• _Exercise requirements_
Give back the data below exactly, with every line kept the same.

Data shown section start

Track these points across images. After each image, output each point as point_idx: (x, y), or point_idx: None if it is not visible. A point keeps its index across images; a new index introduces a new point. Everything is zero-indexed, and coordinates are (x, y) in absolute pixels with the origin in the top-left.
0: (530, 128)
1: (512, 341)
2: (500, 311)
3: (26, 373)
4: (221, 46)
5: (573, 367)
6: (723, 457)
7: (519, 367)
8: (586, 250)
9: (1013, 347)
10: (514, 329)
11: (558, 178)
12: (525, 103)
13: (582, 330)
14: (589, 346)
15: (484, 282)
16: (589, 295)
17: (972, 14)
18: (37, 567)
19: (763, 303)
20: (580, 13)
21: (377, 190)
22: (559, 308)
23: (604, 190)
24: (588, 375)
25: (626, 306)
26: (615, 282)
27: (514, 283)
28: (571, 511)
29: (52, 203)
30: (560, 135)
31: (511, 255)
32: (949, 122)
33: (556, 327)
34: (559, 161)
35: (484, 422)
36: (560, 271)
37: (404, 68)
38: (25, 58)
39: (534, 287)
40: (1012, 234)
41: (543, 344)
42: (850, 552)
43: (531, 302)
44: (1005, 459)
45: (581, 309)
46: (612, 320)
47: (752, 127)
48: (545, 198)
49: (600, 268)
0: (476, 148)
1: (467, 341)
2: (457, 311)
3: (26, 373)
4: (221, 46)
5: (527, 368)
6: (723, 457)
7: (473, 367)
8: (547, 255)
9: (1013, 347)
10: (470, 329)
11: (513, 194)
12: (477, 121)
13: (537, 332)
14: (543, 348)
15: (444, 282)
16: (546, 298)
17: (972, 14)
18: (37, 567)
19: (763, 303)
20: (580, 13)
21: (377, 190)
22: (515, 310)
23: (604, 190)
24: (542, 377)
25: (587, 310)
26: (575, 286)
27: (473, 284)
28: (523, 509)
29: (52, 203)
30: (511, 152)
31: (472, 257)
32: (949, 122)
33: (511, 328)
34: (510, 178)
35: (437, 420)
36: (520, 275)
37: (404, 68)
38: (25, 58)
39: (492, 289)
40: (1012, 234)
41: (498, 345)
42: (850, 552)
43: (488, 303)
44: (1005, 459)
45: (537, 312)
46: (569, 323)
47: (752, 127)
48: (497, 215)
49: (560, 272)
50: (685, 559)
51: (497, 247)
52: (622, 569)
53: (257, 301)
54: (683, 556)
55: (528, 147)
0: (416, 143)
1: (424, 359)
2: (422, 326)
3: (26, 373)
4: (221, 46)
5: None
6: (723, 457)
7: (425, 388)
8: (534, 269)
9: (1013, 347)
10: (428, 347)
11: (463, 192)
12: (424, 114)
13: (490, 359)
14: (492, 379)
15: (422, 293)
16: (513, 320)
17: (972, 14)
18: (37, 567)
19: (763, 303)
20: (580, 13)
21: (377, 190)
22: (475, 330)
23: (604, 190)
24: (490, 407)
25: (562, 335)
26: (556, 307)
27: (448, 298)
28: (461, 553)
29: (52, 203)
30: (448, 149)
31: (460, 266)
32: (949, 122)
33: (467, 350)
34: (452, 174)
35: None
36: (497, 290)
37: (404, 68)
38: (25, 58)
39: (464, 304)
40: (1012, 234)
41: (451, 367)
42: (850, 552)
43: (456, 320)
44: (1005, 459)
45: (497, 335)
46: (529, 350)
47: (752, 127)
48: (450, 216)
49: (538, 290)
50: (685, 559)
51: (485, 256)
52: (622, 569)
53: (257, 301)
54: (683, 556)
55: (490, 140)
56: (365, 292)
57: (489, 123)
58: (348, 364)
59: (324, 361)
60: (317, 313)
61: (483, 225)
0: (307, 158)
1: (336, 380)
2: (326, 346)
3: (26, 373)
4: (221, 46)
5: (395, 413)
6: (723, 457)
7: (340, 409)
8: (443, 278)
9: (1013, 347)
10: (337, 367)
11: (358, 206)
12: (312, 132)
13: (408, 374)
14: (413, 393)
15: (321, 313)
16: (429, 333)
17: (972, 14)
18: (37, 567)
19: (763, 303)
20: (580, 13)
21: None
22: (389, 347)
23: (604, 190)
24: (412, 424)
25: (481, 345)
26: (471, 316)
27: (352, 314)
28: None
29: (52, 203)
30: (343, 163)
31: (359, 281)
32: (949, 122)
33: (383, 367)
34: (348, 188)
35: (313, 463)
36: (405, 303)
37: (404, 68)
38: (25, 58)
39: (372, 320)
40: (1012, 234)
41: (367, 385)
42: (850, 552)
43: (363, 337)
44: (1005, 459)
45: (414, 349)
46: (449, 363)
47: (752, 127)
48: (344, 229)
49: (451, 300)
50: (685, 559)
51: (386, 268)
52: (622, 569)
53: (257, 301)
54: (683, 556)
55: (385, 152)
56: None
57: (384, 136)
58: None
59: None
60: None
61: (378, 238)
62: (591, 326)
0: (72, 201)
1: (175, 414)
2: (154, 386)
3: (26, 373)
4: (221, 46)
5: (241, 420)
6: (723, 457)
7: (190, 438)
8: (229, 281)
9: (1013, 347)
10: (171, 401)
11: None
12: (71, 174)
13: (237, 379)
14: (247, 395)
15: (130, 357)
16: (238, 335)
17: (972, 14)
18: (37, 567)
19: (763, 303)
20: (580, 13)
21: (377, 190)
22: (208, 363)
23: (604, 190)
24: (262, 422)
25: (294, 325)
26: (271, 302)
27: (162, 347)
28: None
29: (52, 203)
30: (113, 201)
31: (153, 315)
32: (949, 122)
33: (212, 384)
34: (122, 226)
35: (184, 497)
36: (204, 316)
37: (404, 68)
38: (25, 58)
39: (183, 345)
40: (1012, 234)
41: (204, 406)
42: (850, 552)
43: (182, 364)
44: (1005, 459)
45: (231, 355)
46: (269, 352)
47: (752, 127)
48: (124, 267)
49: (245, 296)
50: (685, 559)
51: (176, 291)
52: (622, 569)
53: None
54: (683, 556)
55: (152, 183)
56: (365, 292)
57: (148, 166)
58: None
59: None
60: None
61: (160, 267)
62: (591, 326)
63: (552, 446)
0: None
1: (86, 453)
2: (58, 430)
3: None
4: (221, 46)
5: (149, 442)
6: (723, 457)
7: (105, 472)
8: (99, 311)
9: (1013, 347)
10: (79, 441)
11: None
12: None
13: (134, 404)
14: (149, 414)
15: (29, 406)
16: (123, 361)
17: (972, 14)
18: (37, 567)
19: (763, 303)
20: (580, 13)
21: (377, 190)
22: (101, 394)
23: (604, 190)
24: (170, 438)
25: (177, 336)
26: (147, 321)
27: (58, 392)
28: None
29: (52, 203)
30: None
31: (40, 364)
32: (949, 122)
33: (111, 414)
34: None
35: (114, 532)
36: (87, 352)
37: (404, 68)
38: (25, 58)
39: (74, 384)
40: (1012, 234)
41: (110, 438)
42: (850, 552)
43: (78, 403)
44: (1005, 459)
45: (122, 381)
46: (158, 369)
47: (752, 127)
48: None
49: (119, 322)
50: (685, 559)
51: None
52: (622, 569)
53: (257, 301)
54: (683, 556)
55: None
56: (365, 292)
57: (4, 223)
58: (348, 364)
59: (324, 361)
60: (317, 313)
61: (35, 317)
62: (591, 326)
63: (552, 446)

Data shown section end

• _Answer for this exercise_
Track these points across images. After each image, output each point as point_idx: (x, y), or point_idx: None if it is not visible. A point keeps its index across images; a new index introduces a new point. Everything is zero-indexed, and coordinates are (x, y) in absolute pixels with the origin in the top-left.
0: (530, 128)
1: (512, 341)
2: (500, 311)
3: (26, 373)
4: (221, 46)
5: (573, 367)
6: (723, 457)
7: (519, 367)
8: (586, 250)
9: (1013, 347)
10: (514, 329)
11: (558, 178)
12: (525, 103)
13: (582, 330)
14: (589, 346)
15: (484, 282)
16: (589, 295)
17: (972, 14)
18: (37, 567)
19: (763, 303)
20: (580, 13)
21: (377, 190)
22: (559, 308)
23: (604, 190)
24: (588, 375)
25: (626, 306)
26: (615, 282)
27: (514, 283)
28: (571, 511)
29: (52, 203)
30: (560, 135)
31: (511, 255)
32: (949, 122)
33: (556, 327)
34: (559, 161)
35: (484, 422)
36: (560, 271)
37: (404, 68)
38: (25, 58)
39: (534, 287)
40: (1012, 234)
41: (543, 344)
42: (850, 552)
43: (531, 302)
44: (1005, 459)
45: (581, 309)
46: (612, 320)
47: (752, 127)
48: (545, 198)
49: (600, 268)
0: (476, 148)
1: (467, 341)
2: (457, 311)
3: (26, 373)
4: (221, 46)
5: (527, 368)
6: (723, 457)
7: (473, 367)
8: (547, 255)
9: (1013, 347)
10: (470, 329)
11: (513, 194)
12: (477, 121)
13: (537, 332)
14: (543, 348)
15: (444, 282)
16: (546, 298)
17: (972, 14)
18: (37, 567)
19: (763, 303)
20: (580, 13)
21: (377, 190)
22: (515, 310)
23: (604, 190)
24: (542, 377)
25: (587, 310)
26: (575, 286)
27: (473, 284)
28: (523, 509)
29: (52, 203)
30: (511, 152)
31: (472, 257)
32: (949, 122)
33: (511, 328)
34: (510, 178)
35: (437, 420)
36: (520, 275)
37: (404, 68)
38: (25, 58)
39: (492, 289)
40: (1012, 234)
41: (498, 345)
42: (850, 552)
43: (488, 303)
44: (1005, 459)
45: (537, 312)
46: (569, 323)
47: (752, 127)
48: (497, 215)
49: (560, 272)
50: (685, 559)
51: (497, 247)
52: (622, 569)
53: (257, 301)
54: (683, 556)
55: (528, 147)
0: (416, 143)
1: (424, 359)
2: (422, 326)
3: (26, 373)
4: (221, 46)
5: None
6: (723, 457)
7: (425, 388)
8: (534, 269)
9: (1013, 347)
10: (428, 347)
11: (463, 192)
12: (424, 114)
13: (490, 359)
14: (492, 379)
15: (422, 293)
16: (513, 320)
17: (972, 14)
18: (37, 567)
19: (763, 303)
20: (580, 13)
21: (377, 190)
22: (475, 330)
23: (604, 190)
24: (490, 407)
25: (562, 335)
26: (556, 307)
27: (448, 298)
28: (461, 553)
29: (52, 203)
30: (448, 149)
31: (460, 266)
32: (949, 122)
33: (467, 350)
34: (452, 174)
35: None
36: (497, 290)
37: (404, 68)
38: (25, 58)
39: (464, 304)
40: (1012, 234)
41: (451, 367)
42: (850, 552)
43: (456, 320)
44: (1005, 459)
45: (497, 335)
46: (529, 350)
47: (752, 127)
48: (450, 216)
49: (538, 290)
50: (685, 559)
51: (485, 256)
52: (622, 569)
53: (257, 301)
54: (683, 556)
55: (490, 140)
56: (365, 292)
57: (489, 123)
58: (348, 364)
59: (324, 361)
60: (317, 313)
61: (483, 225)
0: (307, 158)
1: (336, 380)
2: (326, 346)
3: (26, 373)
4: (221, 46)
5: (395, 413)
6: (723, 457)
7: (340, 409)
8: (443, 278)
9: (1013, 347)
10: (337, 367)
11: (358, 206)
12: (312, 132)
13: (408, 374)
14: (413, 393)
15: (321, 313)
16: (429, 333)
17: (972, 14)
18: (37, 567)
19: (763, 303)
20: (580, 13)
21: None
22: (389, 347)
23: (604, 190)
24: (412, 424)
25: (481, 345)
26: (471, 316)
27: (352, 314)
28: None
29: (52, 203)
30: (343, 163)
31: (359, 281)
32: (949, 122)
33: (383, 367)
34: (348, 188)
35: (313, 463)
36: (405, 303)
37: (404, 68)
38: (25, 58)
39: (372, 320)
40: (1012, 234)
41: (367, 385)
42: (850, 552)
43: (363, 337)
44: (1005, 459)
45: (414, 349)
46: (449, 363)
47: (752, 127)
48: (344, 229)
49: (451, 300)
50: (685, 559)
51: (386, 268)
52: (622, 569)
53: (257, 301)
54: (683, 556)
55: (385, 152)
56: None
57: (384, 136)
58: None
59: None
60: None
61: (378, 238)
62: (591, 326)
0: (72, 201)
1: (175, 414)
2: (154, 386)
3: (26, 373)
4: (221, 46)
5: (241, 420)
6: (723, 457)
7: (190, 438)
8: (229, 281)
9: (1013, 347)
10: (171, 401)
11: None
12: (71, 174)
13: (237, 379)
14: (247, 395)
15: (130, 357)
16: (238, 335)
17: (972, 14)
18: (37, 567)
19: (763, 303)
20: (580, 13)
21: (377, 190)
22: (208, 363)
23: (604, 190)
24: (262, 422)
25: (294, 325)
26: (271, 302)
27: (162, 347)
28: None
29: (52, 203)
30: (113, 201)
31: (153, 315)
32: (949, 122)
33: (212, 384)
34: (122, 226)
35: (184, 497)
36: (204, 316)
37: (404, 68)
38: (25, 58)
39: (183, 345)
40: (1012, 234)
41: (204, 406)
42: (850, 552)
43: (182, 364)
44: (1005, 459)
45: (231, 355)
46: (269, 352)
47: (752, 127)
48: (124, 267)
49: (245, 296)
50: (685, 559)
51: (176, 291)
52: (622, 569)
53: None
54: (683, 556)
55: (152, 183)
56: (365, 292)
57: (148, 166)
58: None
59: None
60: None
61: (160, 267)
62: (591, 326)
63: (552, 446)
0: None
1: (86, 453)
2: (58, 430)
3: None
4: (221, 46)
5: (149, 442)
6: (723, 457)
7: (105, 472)
8: (99, 311)
9: (1013, 347)
10: (79, 441)
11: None
12: None
13: (134, 404)
14: (149, 414)
15: (29, 406)
16: (123, 361)
17: (972, 14)
18: (37, 567)
19: (763, 303)
20: (580, 13)
21: (377, 190)
22: (101, 394)
23: (604, 190)
24: (170, 438)
25: (177, 336)
26: (147, 321)
27: (58, 392)
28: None
29: (52, 203)
30: None
31: (40, 364)
32: (949, 122)
33: (111, 414)
34: None
35: (114, 532)
36: (87, 352)
37: (404, 68)
38: (25, 58)
39: (74, 384)
40: (1012, 234)
41: (110, 438)
42: (850, 552)
43: (78, 403)
44: (1005, 459)
45: (122, 381)
46: (158, 369)
47: (752, 127)
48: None
49: (119, 322)
50: (685, 559)
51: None
52: (622, 569)
53: (257, 301)
54: (683, 556)
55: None
56: (365, 292)
57: (4, 223)
58: (348, 364)
59: (324, 361)
60: (317, 313)
61: (35, 317)
62: (591, 326)
63: (552, 446)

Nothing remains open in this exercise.